# What the task requires:
From the data that follows, print exactly the lines starting at the one containing "index pip: (114, 633)" and ending at the one containing "wrist: (135, 242)"; include both of them and nothing more.

** Record set follows **

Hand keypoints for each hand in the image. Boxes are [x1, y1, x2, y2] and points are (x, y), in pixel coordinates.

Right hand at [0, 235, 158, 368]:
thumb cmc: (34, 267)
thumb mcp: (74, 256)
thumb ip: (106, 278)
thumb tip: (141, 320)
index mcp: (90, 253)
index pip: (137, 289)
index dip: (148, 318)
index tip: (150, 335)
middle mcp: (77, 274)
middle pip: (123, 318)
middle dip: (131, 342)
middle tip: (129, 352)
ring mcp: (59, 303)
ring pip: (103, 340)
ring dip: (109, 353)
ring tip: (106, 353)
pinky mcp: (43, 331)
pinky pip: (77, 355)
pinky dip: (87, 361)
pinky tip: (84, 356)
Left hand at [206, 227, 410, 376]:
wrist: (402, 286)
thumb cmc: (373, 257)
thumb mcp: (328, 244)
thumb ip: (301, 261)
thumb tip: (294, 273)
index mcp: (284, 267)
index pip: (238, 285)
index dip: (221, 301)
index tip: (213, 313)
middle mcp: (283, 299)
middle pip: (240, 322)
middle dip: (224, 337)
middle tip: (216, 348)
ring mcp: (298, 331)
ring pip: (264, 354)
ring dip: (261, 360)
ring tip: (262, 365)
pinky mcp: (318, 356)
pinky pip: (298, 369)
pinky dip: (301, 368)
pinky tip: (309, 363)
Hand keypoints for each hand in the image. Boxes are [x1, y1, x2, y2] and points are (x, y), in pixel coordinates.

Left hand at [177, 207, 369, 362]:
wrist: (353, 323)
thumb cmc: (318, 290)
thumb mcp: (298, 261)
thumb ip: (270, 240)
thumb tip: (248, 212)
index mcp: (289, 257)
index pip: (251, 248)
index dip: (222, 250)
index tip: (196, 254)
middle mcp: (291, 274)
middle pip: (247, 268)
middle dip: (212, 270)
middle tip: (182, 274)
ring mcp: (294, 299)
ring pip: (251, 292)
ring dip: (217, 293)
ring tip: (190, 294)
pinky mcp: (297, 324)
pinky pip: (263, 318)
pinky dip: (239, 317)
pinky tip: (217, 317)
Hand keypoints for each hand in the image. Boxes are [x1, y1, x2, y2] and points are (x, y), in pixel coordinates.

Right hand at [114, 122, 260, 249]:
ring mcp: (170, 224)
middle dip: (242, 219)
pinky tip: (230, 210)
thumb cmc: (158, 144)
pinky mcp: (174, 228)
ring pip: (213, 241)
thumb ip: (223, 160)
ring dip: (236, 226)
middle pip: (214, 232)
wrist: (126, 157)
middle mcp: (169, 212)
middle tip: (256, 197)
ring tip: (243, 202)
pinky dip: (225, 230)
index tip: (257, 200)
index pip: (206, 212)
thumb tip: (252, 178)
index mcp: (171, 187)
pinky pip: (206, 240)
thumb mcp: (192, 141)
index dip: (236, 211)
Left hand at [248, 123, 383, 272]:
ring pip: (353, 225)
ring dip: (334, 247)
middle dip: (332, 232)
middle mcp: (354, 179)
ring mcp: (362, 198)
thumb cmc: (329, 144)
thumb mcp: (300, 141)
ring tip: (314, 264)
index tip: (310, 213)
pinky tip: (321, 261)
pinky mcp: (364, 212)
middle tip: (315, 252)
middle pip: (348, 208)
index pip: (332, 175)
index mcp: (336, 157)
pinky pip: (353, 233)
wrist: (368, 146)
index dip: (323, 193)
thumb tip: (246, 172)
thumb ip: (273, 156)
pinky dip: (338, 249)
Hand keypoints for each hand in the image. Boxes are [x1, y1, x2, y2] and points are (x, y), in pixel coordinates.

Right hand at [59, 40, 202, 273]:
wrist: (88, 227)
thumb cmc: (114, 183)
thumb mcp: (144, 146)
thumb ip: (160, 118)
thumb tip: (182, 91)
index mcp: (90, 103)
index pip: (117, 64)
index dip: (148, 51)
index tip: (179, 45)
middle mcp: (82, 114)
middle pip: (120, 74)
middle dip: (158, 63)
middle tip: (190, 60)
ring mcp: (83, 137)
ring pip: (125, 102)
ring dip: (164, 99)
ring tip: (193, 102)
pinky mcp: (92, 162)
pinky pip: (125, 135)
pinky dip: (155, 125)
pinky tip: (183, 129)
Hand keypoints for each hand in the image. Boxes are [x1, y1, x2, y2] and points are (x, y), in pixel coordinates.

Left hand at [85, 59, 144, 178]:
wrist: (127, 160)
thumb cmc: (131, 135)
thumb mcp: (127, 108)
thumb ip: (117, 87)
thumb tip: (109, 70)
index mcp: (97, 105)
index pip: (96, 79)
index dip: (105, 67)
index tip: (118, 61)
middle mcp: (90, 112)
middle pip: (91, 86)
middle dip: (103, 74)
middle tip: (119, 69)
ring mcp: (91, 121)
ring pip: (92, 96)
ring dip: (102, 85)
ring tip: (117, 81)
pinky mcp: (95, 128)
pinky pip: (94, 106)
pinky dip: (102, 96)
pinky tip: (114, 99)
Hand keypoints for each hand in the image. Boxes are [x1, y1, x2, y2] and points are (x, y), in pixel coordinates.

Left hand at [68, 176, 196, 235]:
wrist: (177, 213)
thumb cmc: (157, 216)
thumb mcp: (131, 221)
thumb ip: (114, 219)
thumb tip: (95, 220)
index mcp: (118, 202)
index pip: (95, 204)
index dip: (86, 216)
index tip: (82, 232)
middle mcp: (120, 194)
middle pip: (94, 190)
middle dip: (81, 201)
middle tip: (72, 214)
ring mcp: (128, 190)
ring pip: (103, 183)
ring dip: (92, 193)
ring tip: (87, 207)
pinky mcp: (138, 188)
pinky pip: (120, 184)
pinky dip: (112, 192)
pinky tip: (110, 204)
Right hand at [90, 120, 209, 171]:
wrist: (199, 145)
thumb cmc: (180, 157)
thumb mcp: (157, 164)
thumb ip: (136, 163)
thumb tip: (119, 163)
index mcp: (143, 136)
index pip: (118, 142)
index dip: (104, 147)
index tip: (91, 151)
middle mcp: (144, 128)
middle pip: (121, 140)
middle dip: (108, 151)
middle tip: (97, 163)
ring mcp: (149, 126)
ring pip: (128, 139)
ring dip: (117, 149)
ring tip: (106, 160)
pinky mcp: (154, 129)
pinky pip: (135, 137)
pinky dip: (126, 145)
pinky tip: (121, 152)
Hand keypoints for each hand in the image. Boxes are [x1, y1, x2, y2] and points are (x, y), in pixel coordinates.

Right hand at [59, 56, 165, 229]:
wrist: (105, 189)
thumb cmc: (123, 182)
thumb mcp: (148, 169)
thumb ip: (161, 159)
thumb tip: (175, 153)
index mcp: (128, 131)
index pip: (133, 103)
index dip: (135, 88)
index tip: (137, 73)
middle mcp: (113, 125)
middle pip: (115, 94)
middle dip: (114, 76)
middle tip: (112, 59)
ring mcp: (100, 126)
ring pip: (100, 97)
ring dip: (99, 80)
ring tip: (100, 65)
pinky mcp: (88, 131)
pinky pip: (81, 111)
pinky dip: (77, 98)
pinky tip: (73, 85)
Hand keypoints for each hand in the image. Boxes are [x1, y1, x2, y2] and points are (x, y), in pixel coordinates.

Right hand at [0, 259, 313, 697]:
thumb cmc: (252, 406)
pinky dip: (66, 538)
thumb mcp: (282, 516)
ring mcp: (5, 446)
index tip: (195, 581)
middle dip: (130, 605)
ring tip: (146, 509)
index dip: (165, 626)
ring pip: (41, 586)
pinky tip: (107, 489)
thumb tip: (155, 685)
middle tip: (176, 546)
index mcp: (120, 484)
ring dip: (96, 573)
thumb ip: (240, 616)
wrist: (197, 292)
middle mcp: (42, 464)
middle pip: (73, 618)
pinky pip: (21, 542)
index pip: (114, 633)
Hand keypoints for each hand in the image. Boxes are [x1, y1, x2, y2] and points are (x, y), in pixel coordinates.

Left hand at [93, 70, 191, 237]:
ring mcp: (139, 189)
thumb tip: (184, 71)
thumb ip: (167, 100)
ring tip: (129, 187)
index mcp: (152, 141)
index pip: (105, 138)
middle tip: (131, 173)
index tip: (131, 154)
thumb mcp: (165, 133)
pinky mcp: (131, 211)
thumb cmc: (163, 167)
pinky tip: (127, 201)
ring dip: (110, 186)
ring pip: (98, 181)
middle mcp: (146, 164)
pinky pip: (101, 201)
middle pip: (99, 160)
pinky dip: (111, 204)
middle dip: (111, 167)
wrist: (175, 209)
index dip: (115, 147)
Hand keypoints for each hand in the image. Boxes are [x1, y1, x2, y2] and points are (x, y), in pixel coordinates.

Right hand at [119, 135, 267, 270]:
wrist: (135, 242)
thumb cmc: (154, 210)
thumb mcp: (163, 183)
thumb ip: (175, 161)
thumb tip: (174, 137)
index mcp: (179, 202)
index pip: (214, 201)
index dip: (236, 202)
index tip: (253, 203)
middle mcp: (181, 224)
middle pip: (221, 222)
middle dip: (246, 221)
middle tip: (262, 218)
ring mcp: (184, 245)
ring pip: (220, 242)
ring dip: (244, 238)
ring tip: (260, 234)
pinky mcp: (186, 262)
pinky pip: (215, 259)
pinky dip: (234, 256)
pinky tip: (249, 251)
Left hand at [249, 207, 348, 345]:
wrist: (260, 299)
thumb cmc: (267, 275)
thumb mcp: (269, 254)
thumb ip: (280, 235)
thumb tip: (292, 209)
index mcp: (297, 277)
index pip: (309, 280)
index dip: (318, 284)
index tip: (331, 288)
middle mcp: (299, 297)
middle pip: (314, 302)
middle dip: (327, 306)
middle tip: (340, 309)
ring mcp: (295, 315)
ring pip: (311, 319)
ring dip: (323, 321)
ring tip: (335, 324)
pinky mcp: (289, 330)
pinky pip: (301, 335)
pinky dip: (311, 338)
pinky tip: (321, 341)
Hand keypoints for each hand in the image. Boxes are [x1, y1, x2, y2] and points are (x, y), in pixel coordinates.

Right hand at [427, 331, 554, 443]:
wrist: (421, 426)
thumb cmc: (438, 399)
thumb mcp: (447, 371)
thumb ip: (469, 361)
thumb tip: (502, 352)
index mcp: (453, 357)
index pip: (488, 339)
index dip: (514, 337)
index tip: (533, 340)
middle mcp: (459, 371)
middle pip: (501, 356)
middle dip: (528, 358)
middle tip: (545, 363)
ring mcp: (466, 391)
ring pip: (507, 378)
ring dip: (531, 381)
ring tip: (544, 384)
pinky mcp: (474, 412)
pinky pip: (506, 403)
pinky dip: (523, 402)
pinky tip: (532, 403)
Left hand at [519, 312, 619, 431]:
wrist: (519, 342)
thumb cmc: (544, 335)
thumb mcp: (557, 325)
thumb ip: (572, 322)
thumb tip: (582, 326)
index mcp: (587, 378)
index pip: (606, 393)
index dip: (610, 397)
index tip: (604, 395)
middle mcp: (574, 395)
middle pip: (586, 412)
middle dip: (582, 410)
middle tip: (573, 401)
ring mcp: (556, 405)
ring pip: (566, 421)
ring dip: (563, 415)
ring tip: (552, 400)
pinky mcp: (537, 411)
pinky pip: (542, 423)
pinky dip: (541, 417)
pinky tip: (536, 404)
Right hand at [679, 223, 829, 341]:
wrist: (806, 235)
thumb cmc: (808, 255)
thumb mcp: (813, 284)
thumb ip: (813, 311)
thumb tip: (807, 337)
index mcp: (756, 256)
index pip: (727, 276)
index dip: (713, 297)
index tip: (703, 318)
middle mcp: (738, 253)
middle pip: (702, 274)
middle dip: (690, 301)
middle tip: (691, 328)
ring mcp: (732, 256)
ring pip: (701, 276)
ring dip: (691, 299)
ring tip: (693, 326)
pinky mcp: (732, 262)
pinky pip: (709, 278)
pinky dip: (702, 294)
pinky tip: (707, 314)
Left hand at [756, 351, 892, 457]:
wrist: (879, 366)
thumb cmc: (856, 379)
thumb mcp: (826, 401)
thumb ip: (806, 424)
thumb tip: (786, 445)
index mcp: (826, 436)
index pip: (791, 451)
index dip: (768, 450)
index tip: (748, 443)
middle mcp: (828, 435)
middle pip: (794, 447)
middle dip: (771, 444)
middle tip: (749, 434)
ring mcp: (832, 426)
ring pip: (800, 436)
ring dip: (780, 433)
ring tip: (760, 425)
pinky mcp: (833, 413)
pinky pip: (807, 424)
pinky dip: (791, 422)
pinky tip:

** End of Record set **

# Response:
index pip: (114, 633)
Hand keypoints for each hand in the image. Boxes are [x1, y1, x2, y2] and points are (x, y), in pixel coordinates.

Left hand at [93, 70, 191, 237]:
ring mcp: (139, 189)
thumb tip: (184, 71)
thumb ip: (167, 100)
ring tip: (129, 187)
index mcp: (152, 141)
index pip: (105, 138)
middle tip: (131, 173)
index tip: (131, 154)
thumb mcp: (165, 133)
pinky mcp: (131, 211)
thumb cmc: (163, 167)
pinky tip: (127, 201)
ring dip: (110, 186)
ring pip: (98, 181)
middle mcp: (146, 164)
pinky pip: (101, 201)
middle pip: (99, 160)
pinky dip: (111, 204)
middle dip: (111, 167)
wrist: (175, 209)
index dip: (115, 147)
Hand keypoints for each hand in the image. Boxes are [x1, y1, x2, y2] and points are (x, y), in pixel coordinates.

Right hand at [119, 135, 267, 270]:
wrist: (135, 242)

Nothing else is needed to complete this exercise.